Given a choice – and countless mutual fund companies, as well as TIAA, offer other money market funds that don’t seek to recoup these fees – I’d avoid this fund.

Crane says he would stay away from funds with the very highest yields. “Higher yield probably means higher risk,” he said. At the moment, he said, a yield of just 0.5 per cent “is already in nosebleed territory”.

For a safe place to keep your cash, he suggested that you consider government money market funds, which, as the name implies, hold government securities. They are “golden in a deep crisis,” like the one that required Federal Reserve intervention in March, as well as back in 2007-08, Crane said. “Prime funds,” which can hold commercial securities, may be less liquid when the going gets rough.

But prime funds are a reasonable choice, too. They have been quite safe compared with mutual funds that hold stocks or bonds and often lose large amounts of money. Even in the worst case of the last 20 years, in which one fund lost money for investors, the losses amounted in the end to only 1 cent on the dollar. “That’s not a lot to worry about,” Lynagh said.

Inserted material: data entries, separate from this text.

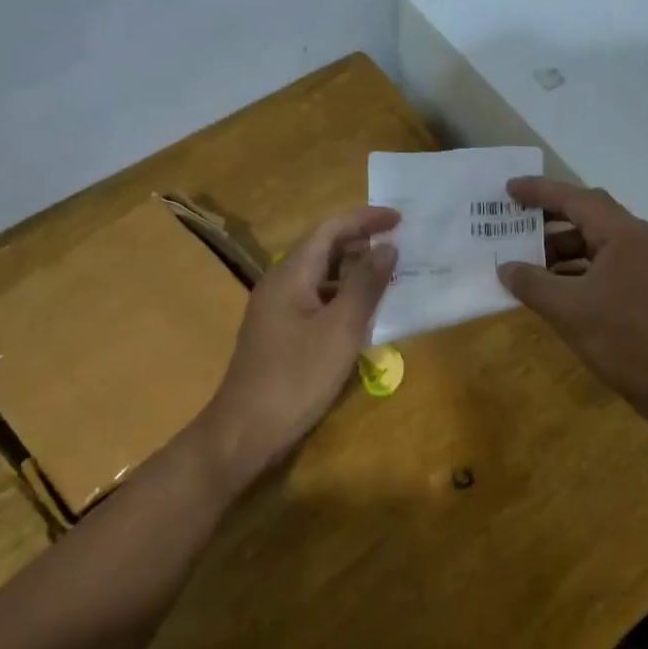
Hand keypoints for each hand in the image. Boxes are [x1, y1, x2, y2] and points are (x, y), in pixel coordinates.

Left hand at [195, 205, 398, 487]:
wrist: (246, 429)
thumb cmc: (297, 376)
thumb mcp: (340, 329)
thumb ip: (366, 285)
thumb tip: (388, 247)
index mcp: (291, 274)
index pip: (330, 229)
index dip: (365, 219)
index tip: (400, 219)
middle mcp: (280, 284)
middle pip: (323, 250)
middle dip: (362, 243)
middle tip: (401, 247)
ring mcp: (277, 311)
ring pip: (321, 278)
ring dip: (354, 273)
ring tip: (390, 278)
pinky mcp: (281, 335)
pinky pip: (317, 302)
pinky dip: (343, 299)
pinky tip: (364, 316)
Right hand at [496, 177, 647, 420]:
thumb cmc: (623, 338)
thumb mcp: (568, 310)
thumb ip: (532, 284)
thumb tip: (505, 268)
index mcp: (622, 234)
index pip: (575, 199)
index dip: (539, 192)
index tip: (509, 189)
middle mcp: (637, 241)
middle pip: (588, 216)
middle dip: (549, 219)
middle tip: (515, 222)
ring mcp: (645, 266)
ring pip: (596, 244)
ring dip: (562, 250)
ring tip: (527, 263)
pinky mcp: (646, 290)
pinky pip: (604, 267)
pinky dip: (577, 271)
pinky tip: (554, 289)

For even greater security, consider a bank account with Federal Deposit Insurance Corp backing, which guarantees up to $250,000 (€222,000). Accounts from old-fashioned banks with brick and mortar branches, as well as higher-yielding online-only enterprises, carry FDIC insurance, and their rates are tracked by the website Bankrate. com. In periods of extremely low market interest rates, like this one, some online bank accounts have higher rates than money market funds do, reversing the typical relationship. The banks' advantage may not last, but as long as the accounts are fully insured, there's little risk in exploiting it.

Safety is the main issue, when you’re looking for a place to keep your cash.

“Don’t worry so much about the return on your money,” Crane said. “Worry about the return of your money.”

It’s not easy to amass a cash fund these days. If you’re lucky enough to have done it, be sure to read the fine print. That will help you avoid losses, including negative interest.